Talking Points for Managers
Any good manager should be trained to have productive, clear money conversations. Managers need to prepare talking points when entering a salary discussion just like their employees should.
It doesn’t matter if you are offering a raise, accepting someone’s request for a raise, or denying a request for a raise, you need to give your employee detailed information to back up your decision. When employees are disappointed by a response, it’s usually because they don’t know or understand the context of the decision. Be very clear about how decisions are made regarding promotions, raises, and bonuses, and don’t over- or under-promise on any of those to your employees.
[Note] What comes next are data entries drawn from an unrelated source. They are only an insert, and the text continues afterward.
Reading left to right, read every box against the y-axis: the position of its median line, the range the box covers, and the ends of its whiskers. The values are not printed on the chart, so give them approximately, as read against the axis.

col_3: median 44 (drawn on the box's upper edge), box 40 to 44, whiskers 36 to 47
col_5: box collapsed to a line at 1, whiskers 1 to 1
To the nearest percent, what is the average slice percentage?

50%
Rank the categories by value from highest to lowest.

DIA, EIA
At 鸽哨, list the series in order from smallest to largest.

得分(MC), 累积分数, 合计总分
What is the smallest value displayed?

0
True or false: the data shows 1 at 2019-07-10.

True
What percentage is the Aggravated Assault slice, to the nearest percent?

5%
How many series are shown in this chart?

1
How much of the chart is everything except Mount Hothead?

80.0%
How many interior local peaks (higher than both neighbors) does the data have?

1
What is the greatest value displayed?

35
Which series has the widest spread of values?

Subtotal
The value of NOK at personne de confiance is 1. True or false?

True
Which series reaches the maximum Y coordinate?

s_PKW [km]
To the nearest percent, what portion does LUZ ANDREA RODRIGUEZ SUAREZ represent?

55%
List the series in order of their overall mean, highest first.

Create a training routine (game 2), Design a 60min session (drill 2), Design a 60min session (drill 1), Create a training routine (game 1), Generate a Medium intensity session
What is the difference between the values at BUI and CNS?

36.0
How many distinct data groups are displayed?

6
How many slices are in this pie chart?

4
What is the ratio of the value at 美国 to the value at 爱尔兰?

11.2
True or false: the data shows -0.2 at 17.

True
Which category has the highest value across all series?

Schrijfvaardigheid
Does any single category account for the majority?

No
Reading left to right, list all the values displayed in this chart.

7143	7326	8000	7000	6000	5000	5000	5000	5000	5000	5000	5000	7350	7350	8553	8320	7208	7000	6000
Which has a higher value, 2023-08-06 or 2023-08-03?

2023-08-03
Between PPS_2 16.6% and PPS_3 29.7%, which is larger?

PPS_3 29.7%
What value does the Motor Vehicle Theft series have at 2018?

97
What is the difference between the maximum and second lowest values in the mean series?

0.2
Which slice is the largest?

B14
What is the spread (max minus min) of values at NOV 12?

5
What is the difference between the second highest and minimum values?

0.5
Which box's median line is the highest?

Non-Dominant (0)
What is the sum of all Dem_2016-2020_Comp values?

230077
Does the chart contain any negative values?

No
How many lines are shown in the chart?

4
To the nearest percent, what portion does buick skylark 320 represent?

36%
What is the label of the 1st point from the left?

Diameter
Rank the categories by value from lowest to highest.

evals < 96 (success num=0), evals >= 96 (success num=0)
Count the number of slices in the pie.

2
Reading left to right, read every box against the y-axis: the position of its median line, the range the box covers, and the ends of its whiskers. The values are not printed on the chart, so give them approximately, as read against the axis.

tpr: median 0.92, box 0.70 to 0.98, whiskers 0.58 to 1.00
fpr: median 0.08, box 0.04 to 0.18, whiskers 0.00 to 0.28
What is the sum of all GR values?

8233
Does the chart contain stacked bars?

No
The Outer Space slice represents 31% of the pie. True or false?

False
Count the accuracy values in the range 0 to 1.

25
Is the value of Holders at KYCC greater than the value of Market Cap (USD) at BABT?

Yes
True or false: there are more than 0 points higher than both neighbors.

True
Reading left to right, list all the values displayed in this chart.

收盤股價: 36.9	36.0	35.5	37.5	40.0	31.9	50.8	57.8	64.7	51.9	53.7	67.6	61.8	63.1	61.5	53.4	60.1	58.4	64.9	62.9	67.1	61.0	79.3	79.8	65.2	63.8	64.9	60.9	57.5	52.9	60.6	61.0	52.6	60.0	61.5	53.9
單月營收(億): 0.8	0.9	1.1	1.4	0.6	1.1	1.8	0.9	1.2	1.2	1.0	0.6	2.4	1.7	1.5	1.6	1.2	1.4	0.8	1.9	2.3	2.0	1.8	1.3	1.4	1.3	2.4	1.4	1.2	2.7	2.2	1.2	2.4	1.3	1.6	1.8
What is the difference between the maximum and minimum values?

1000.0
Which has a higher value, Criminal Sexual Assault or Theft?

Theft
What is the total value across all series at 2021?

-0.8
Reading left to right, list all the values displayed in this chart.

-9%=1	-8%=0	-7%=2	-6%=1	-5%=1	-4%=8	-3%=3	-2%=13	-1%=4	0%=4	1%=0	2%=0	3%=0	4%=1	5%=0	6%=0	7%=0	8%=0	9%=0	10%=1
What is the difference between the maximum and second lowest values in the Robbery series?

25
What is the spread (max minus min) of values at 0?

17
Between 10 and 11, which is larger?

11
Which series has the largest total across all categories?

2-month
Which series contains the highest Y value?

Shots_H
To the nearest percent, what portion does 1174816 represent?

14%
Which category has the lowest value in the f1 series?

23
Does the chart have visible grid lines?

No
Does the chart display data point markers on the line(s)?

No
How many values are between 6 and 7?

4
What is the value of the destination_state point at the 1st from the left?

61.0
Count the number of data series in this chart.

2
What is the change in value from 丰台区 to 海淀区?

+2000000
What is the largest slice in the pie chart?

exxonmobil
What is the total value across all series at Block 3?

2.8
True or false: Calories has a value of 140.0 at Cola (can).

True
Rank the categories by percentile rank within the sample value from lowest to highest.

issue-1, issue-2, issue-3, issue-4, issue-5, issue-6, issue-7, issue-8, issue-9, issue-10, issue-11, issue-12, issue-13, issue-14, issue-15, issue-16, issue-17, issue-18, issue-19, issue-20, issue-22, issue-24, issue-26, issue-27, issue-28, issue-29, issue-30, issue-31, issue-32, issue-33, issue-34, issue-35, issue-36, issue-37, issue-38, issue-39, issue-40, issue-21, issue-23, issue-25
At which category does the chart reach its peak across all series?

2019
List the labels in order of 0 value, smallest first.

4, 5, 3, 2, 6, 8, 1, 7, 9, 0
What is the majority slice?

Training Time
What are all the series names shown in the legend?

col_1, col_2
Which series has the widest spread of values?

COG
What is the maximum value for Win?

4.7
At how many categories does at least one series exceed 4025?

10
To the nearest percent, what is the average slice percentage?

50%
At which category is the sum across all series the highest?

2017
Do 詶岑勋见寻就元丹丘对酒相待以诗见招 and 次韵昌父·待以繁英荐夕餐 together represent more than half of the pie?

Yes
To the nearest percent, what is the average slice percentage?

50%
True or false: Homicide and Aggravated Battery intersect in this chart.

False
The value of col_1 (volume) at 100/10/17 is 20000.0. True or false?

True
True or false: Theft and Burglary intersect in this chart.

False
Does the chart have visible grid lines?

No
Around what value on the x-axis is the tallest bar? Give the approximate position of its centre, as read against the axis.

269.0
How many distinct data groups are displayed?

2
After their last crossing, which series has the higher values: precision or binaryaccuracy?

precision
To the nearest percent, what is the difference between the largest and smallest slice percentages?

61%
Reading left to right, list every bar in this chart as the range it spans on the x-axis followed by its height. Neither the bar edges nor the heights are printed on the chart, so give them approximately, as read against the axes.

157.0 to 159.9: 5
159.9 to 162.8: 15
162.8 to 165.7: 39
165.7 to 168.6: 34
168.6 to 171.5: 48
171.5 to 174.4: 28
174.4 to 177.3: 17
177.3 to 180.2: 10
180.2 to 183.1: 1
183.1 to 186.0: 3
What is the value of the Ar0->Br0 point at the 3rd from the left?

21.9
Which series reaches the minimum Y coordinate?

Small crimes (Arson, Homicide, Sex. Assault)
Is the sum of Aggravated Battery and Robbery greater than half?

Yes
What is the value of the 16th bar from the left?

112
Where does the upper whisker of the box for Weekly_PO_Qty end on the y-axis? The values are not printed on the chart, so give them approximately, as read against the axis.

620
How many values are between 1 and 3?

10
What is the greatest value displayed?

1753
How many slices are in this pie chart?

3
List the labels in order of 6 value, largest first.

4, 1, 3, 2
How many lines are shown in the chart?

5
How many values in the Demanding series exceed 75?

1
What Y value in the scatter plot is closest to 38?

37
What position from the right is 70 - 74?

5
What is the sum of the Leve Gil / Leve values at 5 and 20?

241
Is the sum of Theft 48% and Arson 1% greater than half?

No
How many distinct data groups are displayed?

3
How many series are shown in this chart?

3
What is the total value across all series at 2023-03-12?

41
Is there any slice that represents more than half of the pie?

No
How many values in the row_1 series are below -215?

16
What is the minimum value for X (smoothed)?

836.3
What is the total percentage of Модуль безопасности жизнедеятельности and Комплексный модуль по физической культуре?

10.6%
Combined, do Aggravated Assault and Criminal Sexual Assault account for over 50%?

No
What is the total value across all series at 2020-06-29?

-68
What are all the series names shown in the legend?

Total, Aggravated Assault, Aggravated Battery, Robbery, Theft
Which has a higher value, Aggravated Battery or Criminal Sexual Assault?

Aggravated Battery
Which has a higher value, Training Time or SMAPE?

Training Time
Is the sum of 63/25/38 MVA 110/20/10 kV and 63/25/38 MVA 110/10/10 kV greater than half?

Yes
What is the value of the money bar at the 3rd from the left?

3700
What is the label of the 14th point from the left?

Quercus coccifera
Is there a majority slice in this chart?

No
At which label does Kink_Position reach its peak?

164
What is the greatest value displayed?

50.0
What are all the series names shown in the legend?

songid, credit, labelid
Your employees probably have some big career goals—do you know what they are? You can’t do much to help them if you don’t. Even if you can’t offer employees the raise they are looking for right when they ask for it, you can help map out their career trajectory at your organization so they know when they can expect a raise or bonus, what type of opportunities are available, and how they can meet the skill and performance requirements for those goals.
Don’t let one conversation be the end of your discussion. If an employee got a raise, ask them if it is being reflected in their paycheck so you’re sure all the changes were made correctly. If you decided against granting a raise for now or made a different compensation plan, make sure they feel like a valuable part of your organization and that their work is appreciated.
Follow the Golden Rule
Everyone has a boss, so treat your employees with the same respect you want to receive when you discuss compensation with your own manager.
Talking about money can be scary for everyone, but hopefully, with the help from some of these tips for how to talk discuss salary, your money chats will go from Poltergeist scary to Hocus Pocus scary. As long as you do your research and walk into compensation conversations prepared (as an employee or a manager), you should have the confidence you need to hold a constructive and respectful conversation, whatever the result.